The consular court jurisdiction, then, was exercised in countries whose legal systems at the time were considered so inferior that justice could not be obtained in them by our citizens. The existence of these courts was based on long-established custom and they were justified as the best possible means for securing justice for the few Americans present in those countries. The Ross case, therefore, arose out of, and rests on, very special, confined circumstances, and cannot be applied automatically to the present situation, involving hundreds of

thousands of American citizens in countries with civilized systems of justice. If Congress had established consular courts or some other non-military procedure for trial that did not contain all the protections afforded by Article III and the Fifth and Sixth Amendments for the trial of civilian dependents of military personnel abroad, we would be forced to a detailed analysis of the situation of the civilian dependent population abroad in deciding whether the Ross case should be extended to cover such a case. It is not necessary to do this in the present cases in view of our decision that the form of trial here provided cannot constitutionally be justified.

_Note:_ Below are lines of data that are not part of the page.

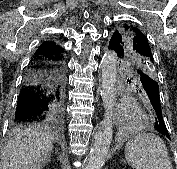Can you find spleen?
Segmentation results:
<instances>
[{"instance_id": "1", "label": "spleen", "mask_w": 177, "mask_h": 169, "mask_svg": "<svg viewBox=\"0 0 177 169\" xmlns=\"http://www.w3.org/2000/svg\"><path fill=\"white\" fill-rule=\"evenodd\" d=\"M125 157L133 169H173L166 144L152 133H142L129 140Z\"/></svg>"}]
</instances>
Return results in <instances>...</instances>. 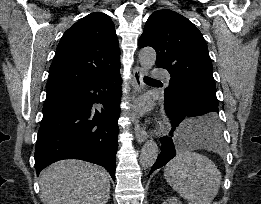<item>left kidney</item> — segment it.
I'll use <instances>...</instances> for the list:
<instances>
[{
	"mask_svg": "<svg viewBox=\"0 0 261 204\" xmlns=\"http://www.w3.org/2000/svg\"><path fill=\"white\" fill-rule=\"evenodd\" d=\"M162 204H182V203L175 197H170L166 199Z\"/></svg>",
	"mask_w": 261,
	"mask_h": 204,
	"instance_id": "obj_1",
	"label": "left kidney"
}]
</instances>
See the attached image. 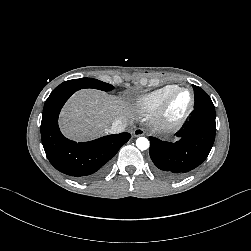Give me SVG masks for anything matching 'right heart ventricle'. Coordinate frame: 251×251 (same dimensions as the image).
I'll use <instances>...</instances> for the list:
<instances>
[{
  "label": "right heart ventricle",
  "mask_w": 251,
  "mask_h": 251,
  "mask_svg": "<svg viewBox=\"0 0 251 251\" xmlns=\"http://www.w3.org/2000/svg\"><path fill=\"white\" fill-rule=\"evenodd\" d=\"M176 87V85H167L140 96L134 103L135 109L142 115L154 113L164 98Z\"/></svg>",
  "instance_id": "1"
}]
</instances>
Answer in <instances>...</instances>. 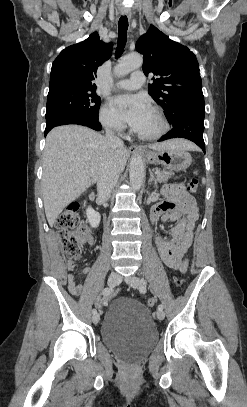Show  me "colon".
Masks as SVG:
<instances>
[{"label":"colon","mask_w":247,"mask_h":407,"mask_svg":"<svg viewBox=\"0 0 247 407\" xmlns=\"http://www.w3.org/2000/svg\"><path fill=\"white\" fill-rule=\"evenodd\" d=\"M198 186V179L193 177L187 183V190L190 193H196ZM56 229L66 255L72 259L80 258L81 245L88 237L89 228L81 219L80 206L77 202H72L63 209L56 221ZM173 282L176 287H180L183 284V277L178 274ZM147 304L154 306L156 299L149 298Z\"/></svg>","instance_id":"colon-1"}]
</instances>
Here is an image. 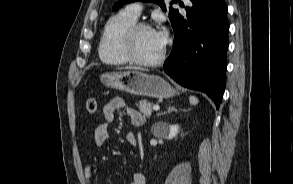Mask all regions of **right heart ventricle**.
<instances>
[{
    "mask_svg": "<svg viewBox=\"0 0 293 184\" xmlns=\"http://www.w3.org/2000/svg\"><path fill=\"white\" fill-rule=\"evenodd\" d=\"M136 20L125 11L119 12L108 20L98 45L99 58L103 63L118 66L130 62L123 52L122 41L125 32Z\"/></svg>",
    "mask_w": 293,
    "mask_h": 184,
    "instance_id": "right-heart-ventricle-1",
    "label": "right heart ventricle"
}]
</instances>
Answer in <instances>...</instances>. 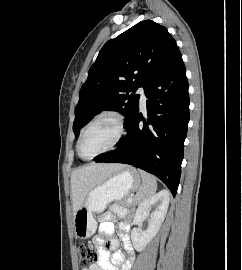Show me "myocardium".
I'll return each mask as SVG.
<instances>
[{
	"label": "myocardium",
	"instance_id": "1",
	"mask_svg": "<svg viewBox=\"0 0 242 270\" xmlns=\"http://www.w3.org/2000/svg\"><path fill=\"white\" fill-rule=\"evenodd\" d=\"M101 120H112L116 123L117 128H118V133L117 136L115 138V140L112 142V144L110 146H108L106 149L100 151L99 153L91 156V157H84L81 153V141L82 138L85 134V132L95 123L101 121ZM126 133V123H125V119L124 117L116 112H112V111H107V112H103L98 114L96 117H94L80 132L78 141H77V153L79 155V157L83 160H91L94 159L100 155H103L105 153H108L110 151H112L113 149H115L119 143L122 141L124 135Z\"/></svg>",
	"mask_w": 242,
	"mask_h": 270
}]
</instances>
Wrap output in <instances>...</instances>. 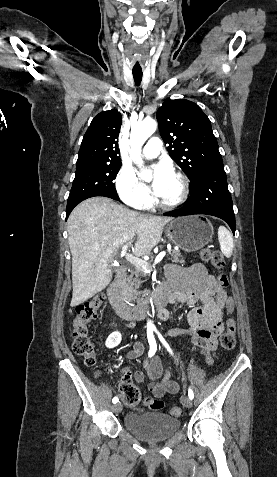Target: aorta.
I'll return each instance as SVG.
<instances>
[{
  "instance_id": "762f6f07",
  "label": "aorta",
  "mask_w": 277,
  "mask_h": 477,
  "mask_svg": "<svg viewBox=\"0 0 277 477\" xmlns=\"http://www.w3.org/2000/svg\"><path fill=\"white\" fill-rule=\"evenodd\" d=\"M157 123L151 118L144 119L141 122H138L132 125L131 134H130V145L131 149L129 150L130 156L134 163L139 167L143 165L141 159V148L144 142L156 131ZM145 180L149 181L152 178L150 173L145 174ZM148 327L153 328V323L149 320L147 322Z\"/></svg>"
}]
</instances>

The Government, apparently recognizing the constitutional basis for the decision in Ross, has, on rehearing, sought to show that civilians in general and civilian dependents in particular have been subject to military order and discipline ever since the colonial period. The materials it has submitted seem too episodic, too meager, to form a solid basis in history, preceding and contemporaneous with the framing of the Constitution, for constitutional adjudication. What has been urged on us falls far too short of proving a well-established practice-to be deemed to be infused into the Constitution-of courtmartial jurisdiction, certainly not in capital cases, over such civilians in time of peace.